3. Which intervention should the nurse include in the plan of care for a patient with tetanus?
- A. Open window shades to provide natural light
- B. Encourage coughing and deep breathing
- C. Minimize the amount of stimuli in the room
- D. Reposition from side to side every hour
Correct answer: C
Rationale: The correct intervention for a patient with tetanus is to minimize the amount of stimuli in the room. Tetanus can lead to muscle spasms and heightened sensitivity to stimuli, making it essential to reduce environmental triggers for the patient's comfort and safety. Opening window shades for natural light (Choice A) may exacerbate sensitivity to light and worsen symptoms. Encouraging coughing and deep breathing (Choice B) is not directly related to managing tetanus symptoms. While repositioning the patient every hour (Choice D) is important for preventing pressure ulcers, it is not the priority when managing tetanus, which requires a quiet, low-stimulus environment to minimize muscle spasms and discomfort.
4. The charge nurse is making assignments for clients on an endocrine unit. Which client is best to assign to a new graduate nurse?
- A. A female adult with hyperthyroidism who is returning to the unit after a thyroidectomy
- B. A male adult with Cushing's syndrome who reports a headache and visual disturbances
- C. An older man with Addison's disease who is diaphoretic and has hand tremors
- D. A perimenopausal woman with Graves' disease who is nervous and has exophthalmos
Correct answer: A
Rationale: A new graduate nurse can manage the care of a stable client returning from a thyroidectomy. Choice B is not suitable for a new graduate nurse as it involves complex symptoms of Cushing's syndrome that require more experience and knowledge. Choice C presents a client with acute manifestations of Addison's disease, which may be challenging for a new graduate nurse. Choice D involves a client with Graves' disease experiencing nervousness and exophthalmos, which also require a higher level of expertise to manage effectively.
5. What nursing intervention is particularly indicated for the second stage of labor?
- A. Providing pain medication to increase the client’s tolerance of labor
- B. Assessing the fetal heart rate and pattern for signs of fetal distress
- C. Monitoring effects of oxytocin administration to help achieve cervical dilation
- D. Assisting the client to push effectively so that the expulsion of the fetus can be achieved
Correct answer: D
Rationale: During the second stage of labor, assisting the client to push effectively is crucial for the delivery of the fetus. This action helps to facilitate the expulsion of the fetus from the uterus.

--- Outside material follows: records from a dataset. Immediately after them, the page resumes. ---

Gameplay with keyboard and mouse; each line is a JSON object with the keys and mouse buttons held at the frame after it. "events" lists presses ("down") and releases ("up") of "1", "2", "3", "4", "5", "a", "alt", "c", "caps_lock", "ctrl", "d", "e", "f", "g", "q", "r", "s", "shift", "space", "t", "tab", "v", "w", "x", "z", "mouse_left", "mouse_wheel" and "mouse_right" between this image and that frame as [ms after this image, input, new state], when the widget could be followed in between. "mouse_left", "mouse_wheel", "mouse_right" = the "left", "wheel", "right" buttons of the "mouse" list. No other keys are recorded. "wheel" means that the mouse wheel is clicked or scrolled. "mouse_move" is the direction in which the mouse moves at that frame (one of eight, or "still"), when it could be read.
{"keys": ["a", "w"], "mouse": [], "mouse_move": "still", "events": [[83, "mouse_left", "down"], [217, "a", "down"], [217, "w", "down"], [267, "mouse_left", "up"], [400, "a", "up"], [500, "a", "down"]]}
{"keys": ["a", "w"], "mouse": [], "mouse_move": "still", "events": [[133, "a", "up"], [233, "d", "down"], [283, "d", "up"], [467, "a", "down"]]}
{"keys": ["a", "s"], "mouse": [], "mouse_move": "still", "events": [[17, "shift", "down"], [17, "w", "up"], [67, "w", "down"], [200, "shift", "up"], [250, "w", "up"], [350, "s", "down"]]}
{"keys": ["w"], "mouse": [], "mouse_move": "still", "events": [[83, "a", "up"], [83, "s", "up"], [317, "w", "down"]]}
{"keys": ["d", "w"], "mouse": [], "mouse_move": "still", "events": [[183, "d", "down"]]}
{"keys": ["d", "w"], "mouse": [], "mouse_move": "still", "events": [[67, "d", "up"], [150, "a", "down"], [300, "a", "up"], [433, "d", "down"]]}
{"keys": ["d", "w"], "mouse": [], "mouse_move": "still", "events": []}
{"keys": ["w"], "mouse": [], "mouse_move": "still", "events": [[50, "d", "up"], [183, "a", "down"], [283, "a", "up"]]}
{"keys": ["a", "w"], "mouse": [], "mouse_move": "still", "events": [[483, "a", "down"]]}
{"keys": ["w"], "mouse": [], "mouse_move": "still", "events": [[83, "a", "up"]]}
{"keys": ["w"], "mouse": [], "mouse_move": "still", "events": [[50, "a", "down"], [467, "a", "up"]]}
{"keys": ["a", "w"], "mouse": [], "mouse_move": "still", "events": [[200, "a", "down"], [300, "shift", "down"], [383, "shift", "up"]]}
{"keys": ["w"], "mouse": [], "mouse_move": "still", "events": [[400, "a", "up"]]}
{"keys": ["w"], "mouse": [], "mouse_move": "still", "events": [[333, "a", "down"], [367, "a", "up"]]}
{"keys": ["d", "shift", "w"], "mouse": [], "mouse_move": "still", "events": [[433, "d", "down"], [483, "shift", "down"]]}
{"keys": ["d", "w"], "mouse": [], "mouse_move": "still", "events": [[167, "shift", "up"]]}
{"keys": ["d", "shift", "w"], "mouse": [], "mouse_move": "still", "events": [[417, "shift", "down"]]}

Providing pain medication (Choice A) is not typically done during the second stage of labor as the focus shifts to pushing and delivery. Assessing the fetal heart rate (Choice B) is important but is more relevant throughout labor, not specifically for the second stage. Monitoring the effects of oxytocin administration (Choice C) is more associated with the first stage of labor to help with uterine contractions and cervical dilation.